You can set other compiling parameters for your own need. I.E. if you are trying to minimize the library size, set `CMAKE_BUILD_TYPE` with `MinSizeRel`; or if the performance is your concern, set `CMAKE_BUILD_TYPE` with `Release`. You can even manipulate the PaddlePaddle compiling procedure by manually set `CMAKE_C/CXX_FLAGS` values.

**TIPS for a better performance**:

- set `CMAKE_BUILD_TYPE` with `Release`
- set `IOS_USE_VECLIB_FOR_BLAS` with `ON`

## Compile and install

After CMake, run following commands, PaddlePaddle will download the compile 3rd party dependencies, compile and install PaddlePaddle inference library.

```
$ make
$ make install
```

Please Note: if you compiled PaddlePaddle in the source directory for other platforms, do remove `third_party` and `build` directory within the source with `rm -rf` to ensure that all the 3rd party libraries dependencies and PaddlePaddle is newly compiled with current CMake configuration.

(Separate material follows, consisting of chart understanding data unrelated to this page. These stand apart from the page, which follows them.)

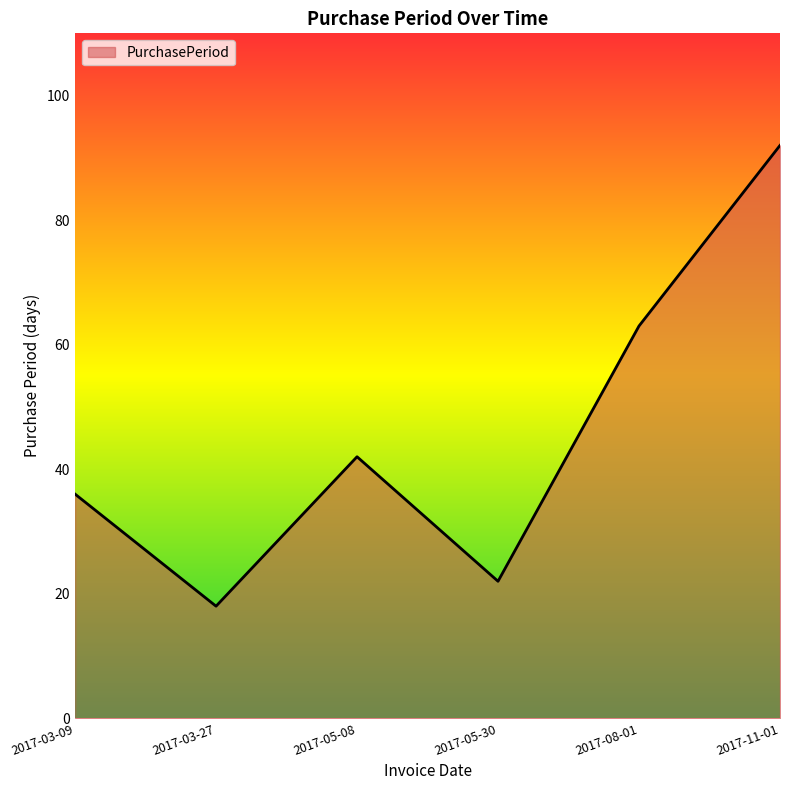

Rank the categories by value from highest to lowest.

2017-11-01, 2017-08-01, 2017-05-08, 2017-03-09, 2017-05-30, 2017-03-27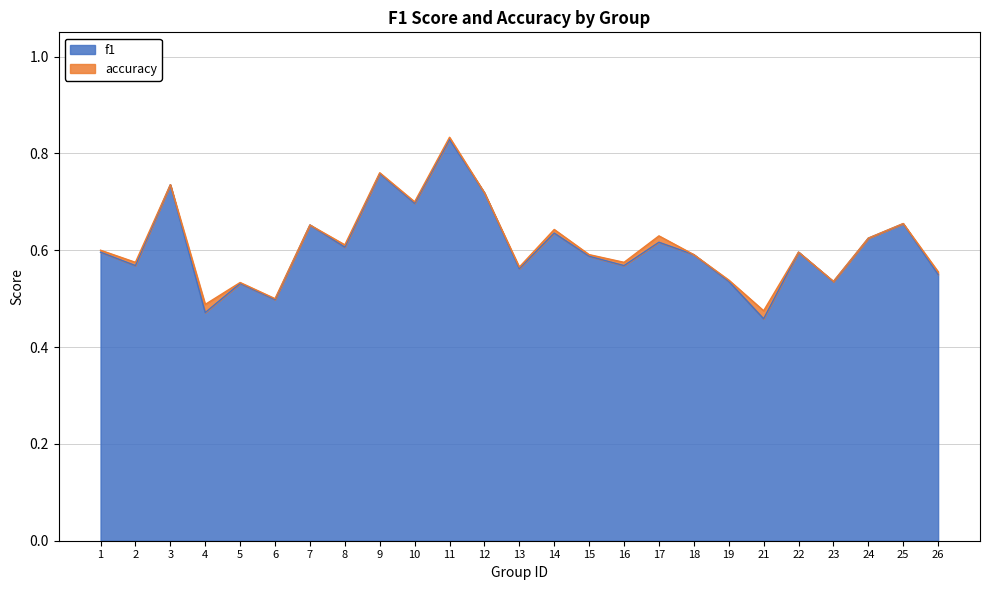

At how many categories does at least one series exceed 0?

25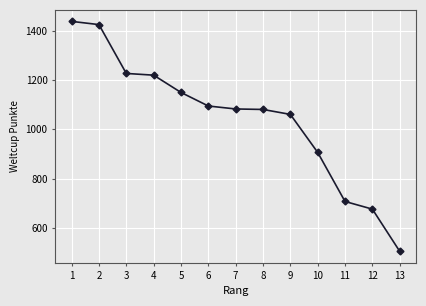

What is the average value?

1043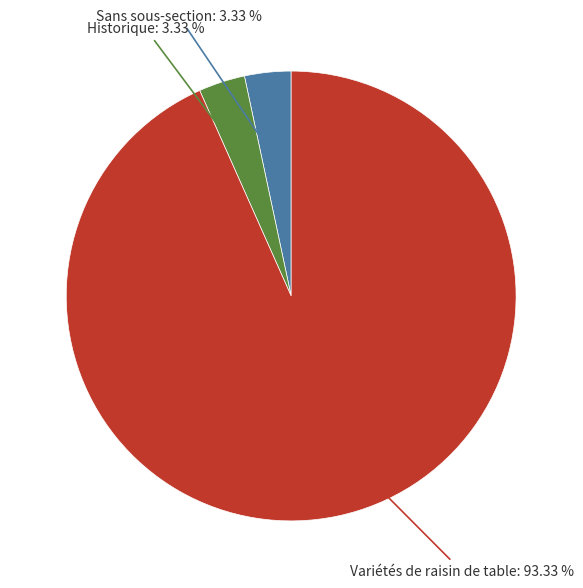

Is there a majority slice in this chart?

Yes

`your/path/to/install` directory will have following directories after `compile` and `install`:

- `include`, contains all the C-API header files.
- `lib`, contains PaddlePaddle C-API static library.
- `third_party` contains all the 3rd party libraries.

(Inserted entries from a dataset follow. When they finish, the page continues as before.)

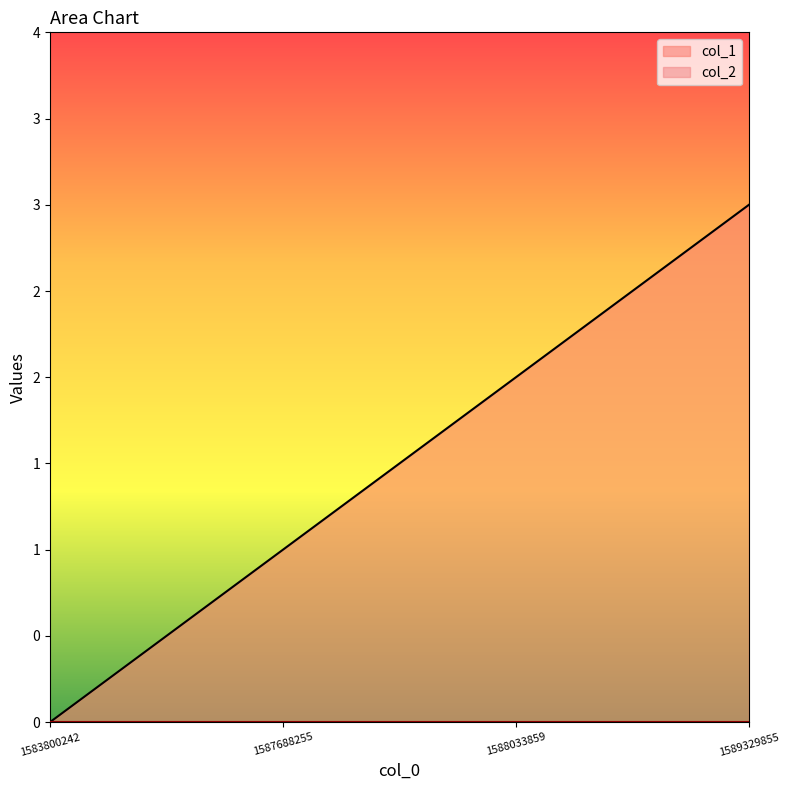

The chart shows a value of 1 at 1587688255. True or false?

True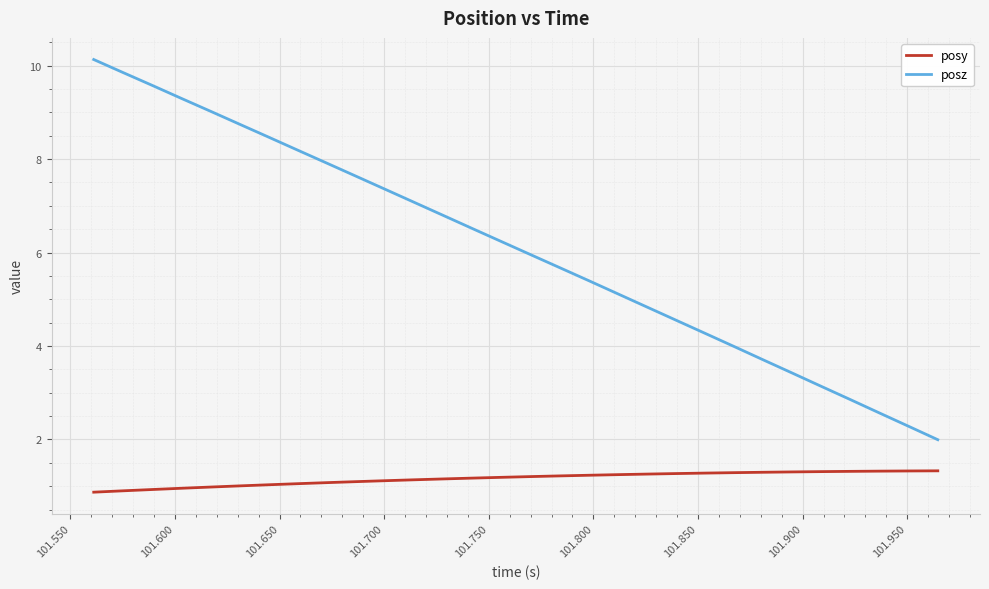

Rank the series by their maximum value, from highest to lowest.

posz, posy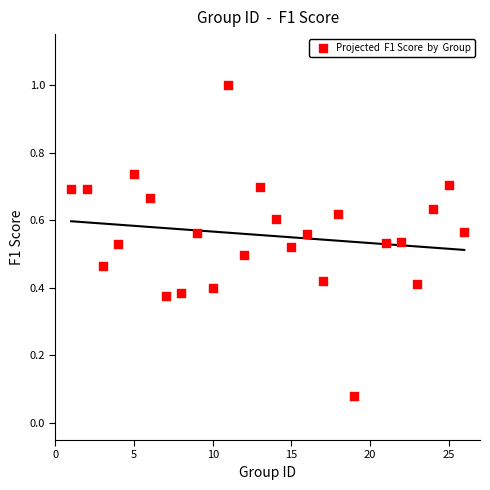

What is the range of X values (max minus min)?

25.0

Please note: if PaddlePaddle library need to support both physical devices and simulators, you will need to compile correspondingly, then merge fat library with `lipo`

Now you will have PaddlePaddle library compiled and installed, the fat library can be used in deep learning related iOS APPs. Please refer to C-API documentation for usage guides.